In 2011 former mortgage giant Countrywide was found guilty of engaging in predatory lending which targeted Black and Latino homebuyers.  Last week lending titan Wells Fargo settled a lawsuit after it was accused of steering over 30,000 Black and Latino homebuyers to subprime loans.  The class action stemmed from a Baltimore city lawsuit in which former employees alleged that Wells Fargo “loan officers referred to minority borrowers as ‘mud people’ and called subprime mortgages ‘ghetto loans.’”  During the lending boom Wells Fargo officials regularly conducted “wealth building” seminars in communities of color, (often headlined by talk show host Tavis Smiley) where reps secretly peddled subprime loans.   

So while homebuyers of color were essentially taxed for being black or brown; white homebuyers “bootstrapped” their way to the American dream with lower interest rates and better terms handed to them by the big banks.  “Homebuying while white,” many of them had the same credit scores and incomes as applicants of color.  What they didn’t have was the same capital and asset holdings. Not only is Black and Latino wealth a fraction of white wealth but the vast majority of it is based on home equity; home equity that has been pillaged by Wells Fargo, Countrywide, Bank of America and other lenders.  As Yuan Miu of the Washington Post argues, the housing bust has “left a scar on the finances of black America…(it) has not only wiped out a generation of economic progress but could leave them at financial disadvantage for generations to come.” 

Yet mainstream narratives on the housing meltdown tend to revolve around irresponsible homebuyers lapping up variable mortgages they couldn’t pay off or vulnerable homebuyers sacrificed on the altar of Wall Street’s credit default swap morass.  After President Obama finished bailing out the big Wall Street banks his rhetoric turned to shoring up Main Street.  To hear Obama tell it, the brunt of the crisis was squarely centered in Middle America.  Urban neighborhoods devastated by the TKO of predatory lending, foreclosure, job discrimination, and mass incarceration barely registered on the radar of the administration or the mainstream media.  There was little mass outrage over the immoral systematic disenfranchisement of Black and Latino homebuyers by the banking crooks.  Neither GOP lawmakers, nor prominent Democrats, other than a few in the Congressional Black Caucus, rushed to criticize the lending industry’s white affirmative action. Nor did they condemn the racist practices of bankruptcy attorneys who refer debt-ridden Black consumers to more costly Chapter 13 bankruptcy filings. 

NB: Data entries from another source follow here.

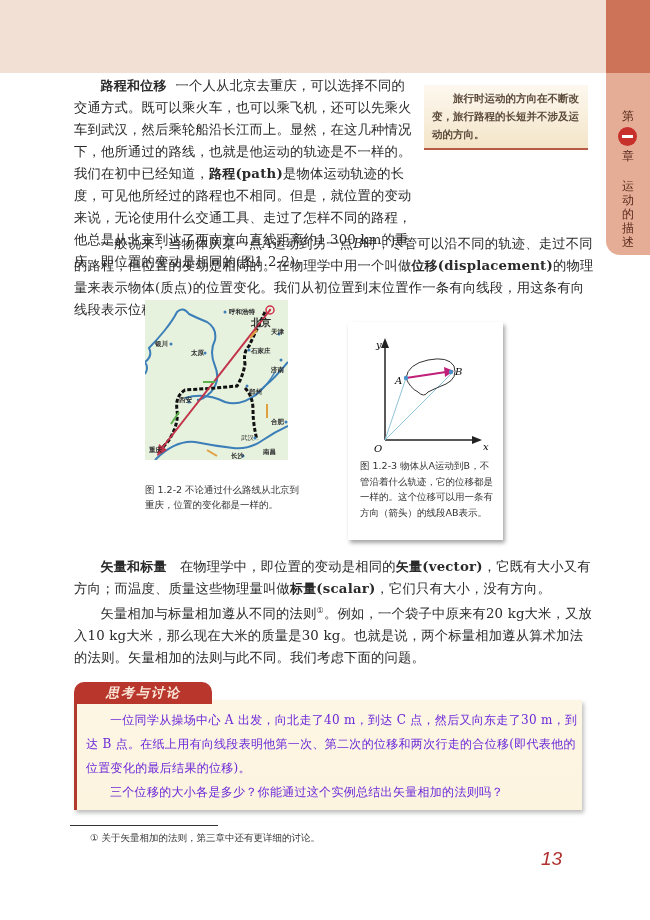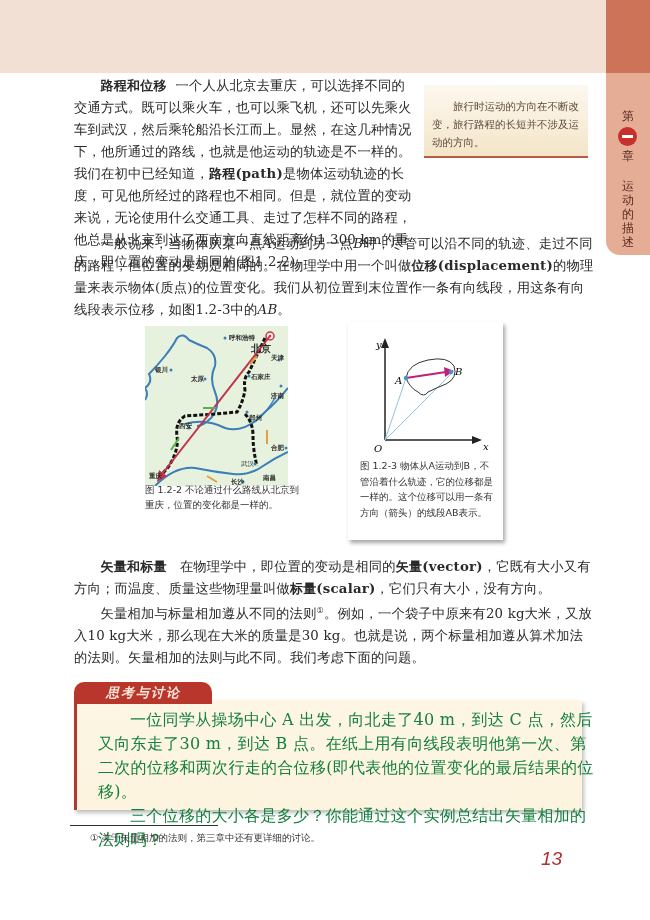--- a/index.html
+++ b/index.html
@@ -17,35 +17,35 @@
   .side-tab .ch-title { top: 106px; width: 44px; }
   .side-tab .ch-title span { display: block; }
 
   .body-text { position: absolute; left: 74px; width: 520px; font-size: 13.3px; line-height: 22px; letter-spacing: 0.2px; }
   .body-text p { text-indent: 2em; }
   .kw { position: relative; font-family: "DejaVu Sans", sans-serif; font-weight: bold; font-size: 13px; }
   .kw::after { content: ""; position: absolute; left: -2px; right: -3px; bottom: -2px; height: 7px; background: rgba(226,140,110,0.45); z-index: -1; border-radius: 2px; }
   .eng { font-weight: bold; }
   .it { font-style: italic; }
 
-  .margin-note { position: absolute; left: 424px; top: 85px; width: 164px; padding: 12px 6px 5px 8px; background: linear-gradient(#fdf8ef, #f3e5c8); border-bottom: 2px solid #b95a44; font-family: "DejaVu Sans", sans-serif; font-size: 10.5px; line-height: 18px; color: #5b4a3a; text-indent: 2em; }
+  .margin-note { position: absolute; left: 424px; top: 85px; width: 164px; padding: 4px 6px 5px 8px; background: linear-gradient(#fdf8ef, #f3e5c8); border-bottom: 2px solid #b95a44; font-family: "DejaVu Sans", sans-serif; font-size: 10.5px; line-height: 18px; color: #5b4a3a; text-indent: 2em; font-weight: bold; }
 
-  .fig-map { position: absolute; left: 145px; top: 326px; width: 143px; height: 160px; background: #e6f1de; overflow: hidden; }
+  .fig-map { position: absolute; left: 145px; top: 300px; width: 143px; height: 160px; background: #e6f1de; overflow: hidden; }
   .fig-map svg { position: absolute; left: 0; top: 0; }
   .map-label { position: absolute; font-family: "DejaVu Sans", sans-serif; font-size: 6.5px; font-weight: bold; color: #2a2a2a; white-space: nowrap; }
   .cap-map { position: absolute; left: 145px; top: 482px; width: 160px; font-family: "DejaVu Sans", sans-serif; font-size: 9.5px; line-height: 15px; color: #333; }
 
   .fig-xy-card { position: absolute; left: 348px; top: 322px; width: 155px; height: 218px; background: #fff; box-shadow: 2px 3px 4px rgba(0,0,0,0.35); }
   .fig-xy-card svg { position: absolute; left: 0; top: 0; }
   .cap-xy { position: absolute; left: 12px; top: 136px; width: 136px; font-family: "DejaVu Sans", sans-serif; font-size: 9.5px; line-height: 15.5px; color: #333; }
 
   .think-box { position: absolute; left: 74px; top: 700px; width: 508px; height: 110px; background: linear-gradient(#fdf6e4, #fcf4df); border-left: 3px solid #b13a2e; box-shadow: 2px 3px 4px rgba(0,0,0,0.25); }
   .think-tab { position: absolute; left: 74px; top: 682px; width: 138px; height: 22px; background: #b8362c; border-top-left-radius: 10px; border-top-right-radius: 10px; }
   .think-tab span { position: absolute; left: 32px; top: 2px; font-family: "DejaVu Sans", sans-serif; font-weight: bold; font-style: italic; font-size: 13px; color: #fbe7d8; letter-spacing: 2px; }
-  .think-text { position: absolute; left: 98px; top: 708px; width: 496px; font-family: "DejaVu Serif", serif; font-size: 16px; line-height: 24px; color: #15803d; letter-spacing: 0.3px; }
+  .think-text { position: absolute; left: 86px; top: 708px; width: 496px; font-family: "DejaVu Serif", serif; font-size: 12px; line-height: 24px; color: #6d28d9; letter-spacing: 0.3px; }
   .think-text p { text-indent: 2em; }
 
   .fn-rule { position: absolute; left: 70px; top: 825px; width: 148px; height: 1px; background: #333; }
   .footnote { position: absolute; left: 90px; top: 832px; font-family: "DejaVu Sans", sans-serif; font-size: 9.5px; color: #333; }
   .page-num { position: absolute; left: 541px; top: 848px; font-family: "Liberation Sans", sans-serif; font-style: italic; font-size: 19px; color: #b03030; }
 </style>
 </head>
 <body>
 
 <div class="top-band"></div>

Being against “big government” or social welfare for working class communities of color has always been about morality.  It is reflected in right wing venom against public employee unions and health care reform which are both overwhelmingly supported by people of color.  It is amplified in racist discourse around illegal immigration, spearheaded by Christian fascist states in the Bible Belt and the Southwest.  As the white population and white births continue to decline nativist propaganda against racial, social, and gender justice has become more unabashedly Christian fascist.  It’s the wages of white affirmative action that have always defined American democracy—model for the civilized world.